The patient should consult which specialty if he wants to know, will he stop aspirin prior to the operation or not? Will he consult the Cardiologist, the surgeon or the anesthesiologist?
The Cardiologist ideally would determine when/if anti-platelet needs to be withheld. More recently the need for stopping low dose aspirin has been questioned.
Not exclusively......in the perioperative domain you need to consider the risk/benefit ratio between your domain,and that of the surgeon and anaesthesiologist who are also involved in the patient's care.
You must be able to have your input to the balance of risks of thrombosis vs bleeding,and I can assure you that in the field of vascular surgery,this is very important.
It is not for one part of the equation to assume ownership of the entire problem,but for each to work TOGETHER to ensure the best overall outcome.
Of course the Cardiologist! DAPT / SAPT / High dose / Low dose! It’s cardiologist’s domain. Surgeon may request and alter the procedure with respect to type / time / need etc. after consulting the Cardiologist. Except in emergency / extraordinary situations...it’s a different matter!
SAPT should be started at the earliest weighing the risk of bleeding depending upon the post-intervention duration. It is a fundamental trade off between the thrombus and bleeding at the end of the day.
Anesthesiologists (because, adopted procedures are related) and concerned Surgeons (because types and sequelae of surigcal trauma may be considered) [not a Cardiologist] is primarily responsible for the Pre and postoperative antiplatelet therapy protocols. Consultations with Cardiologists is sought in special scenario with multifaceted complications. Regards- Rabiul
Dear Sikandar Hayat Khan & Zahra DAUD Khan Sir/Madams, are you recommending to consult every perioperative antiplatelet issue with cardiologist, hematologist... and so on?! Regards- Rabiul.
Anaesthesiologists, this issue has been discussed and guidelines have there for quite some times, todays Anaesthesiologists, have gained a wide experience in the Antiplatelet, different types of procedures have deferent protocol and rational, elective Vs urgent etc. add to that there knowledge of the surgeons.

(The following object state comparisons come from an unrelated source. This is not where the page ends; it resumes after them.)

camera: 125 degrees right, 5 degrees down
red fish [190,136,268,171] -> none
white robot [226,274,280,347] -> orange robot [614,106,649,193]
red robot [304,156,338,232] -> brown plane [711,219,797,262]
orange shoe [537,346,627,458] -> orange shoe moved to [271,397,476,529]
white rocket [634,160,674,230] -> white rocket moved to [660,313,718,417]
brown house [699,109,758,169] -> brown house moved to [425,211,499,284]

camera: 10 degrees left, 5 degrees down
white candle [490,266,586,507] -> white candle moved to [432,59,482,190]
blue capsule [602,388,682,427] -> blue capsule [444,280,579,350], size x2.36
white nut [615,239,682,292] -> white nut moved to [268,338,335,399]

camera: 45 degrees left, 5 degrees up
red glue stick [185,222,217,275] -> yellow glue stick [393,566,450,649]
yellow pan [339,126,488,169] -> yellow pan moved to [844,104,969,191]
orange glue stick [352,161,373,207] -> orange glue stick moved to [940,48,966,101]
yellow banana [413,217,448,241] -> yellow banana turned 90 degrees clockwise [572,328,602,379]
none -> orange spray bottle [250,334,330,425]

This is an excellent question. I work in a cardiovascular ICU. We have a couple surgeons who will wait the 5 days, with IABP support as needed to let the antiplatelet drugs wear off. Sometimes you can't wait, we sometimes do bare metal stents to bridge to surgery. If we can't wait, we know there is going to be a bleeding mess. Day one or two post surgery the antiplatelet is restarted usually without issues. So, I have to say that the cardiologist and surgeon need to work together for the best patient outcome.

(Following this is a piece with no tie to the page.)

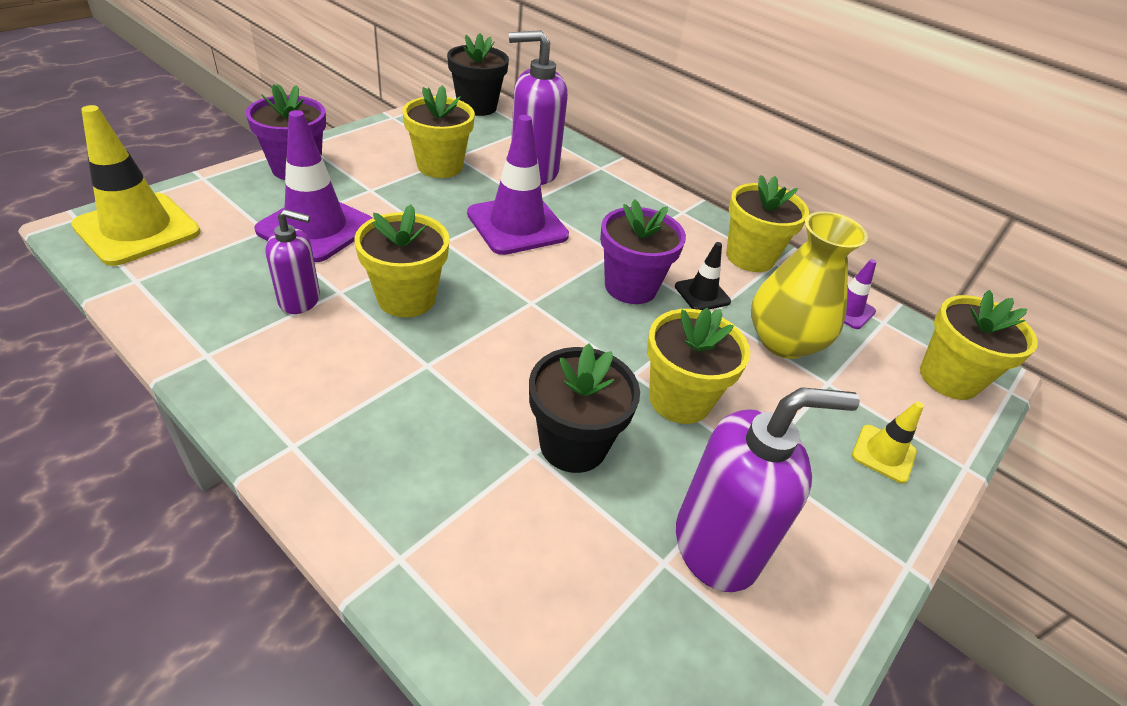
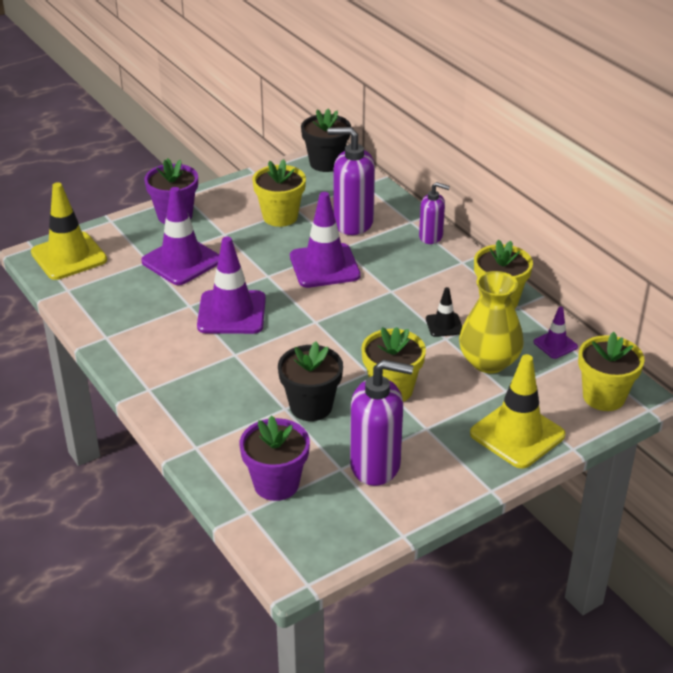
camera: 20 degrees right, 5 degrees down
purple soap dispenser [265,209,320,314] -> purple soap dispenser moved to [419,182,450,244]
yellow flower pot [354,204,450,318] -> purple traffic cone [197,237,266,334]
purple flower pot [600,199,686,304] -> purple flower pot moved to [240,415,310,501]
yellow traffic cone [852,401,924,484] -> yellow traffic cone [470,354,566,469], size x1.98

Cardiologists, Surgeons and Anesthesiologist All are concerned with this management whether this operation is elective or emergency .... but the main controller for the Pre-operative antiplatelet therapy management is the anesthesiologist with help of the cardiologist ... because the indication for using this antiplatelet theray is mainly for a cardiac problem and rarely for neurological problem ....

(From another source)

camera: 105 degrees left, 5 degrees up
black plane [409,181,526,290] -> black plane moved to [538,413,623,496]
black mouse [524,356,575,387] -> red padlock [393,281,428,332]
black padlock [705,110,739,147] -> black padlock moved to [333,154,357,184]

These three specialists all have parts to play in the management of this patient who is on antiplatelet therapy, and now has indication for surgical operation to be done under anaesthesia.
Additionally, the haematologist would need to be consulted because he monitors the blood clotting profile of the patient.
I work on a Cardiovascular ICU and the cardiologist and CV surgeons work together. If surgery is likely, then no antiplatelets are used. If a stent is needed as a bridge to surgery, then a bare metal stent is used.
Cardiologists --> Anaesthesiologist. In that order of priority. An anaesthesiologist has extensive knowledge about how the anti-platelets affect case specific decisions, whereas a cardiologist has a greater understanding of the heart, for which these drugs are most commonly prescribed. I honestly think Surgeons have no clue about any of this. This however is my own personal experience with the surgeons. :)
In my opinion multidisciplinary approach should be followed, depending upon pathology of heart disease for which aspirin is given to the patient, type & duration of anaesthesia given to the patient & type & duration of Surgery. Order should be like...
I agree with multidisciplinary approach. In our institution we don't stop with ASA antipletelet therapy prior to vascular procedures. Patients on DPT are managed multidisciplinary with cardiologists and anaesthesiologists.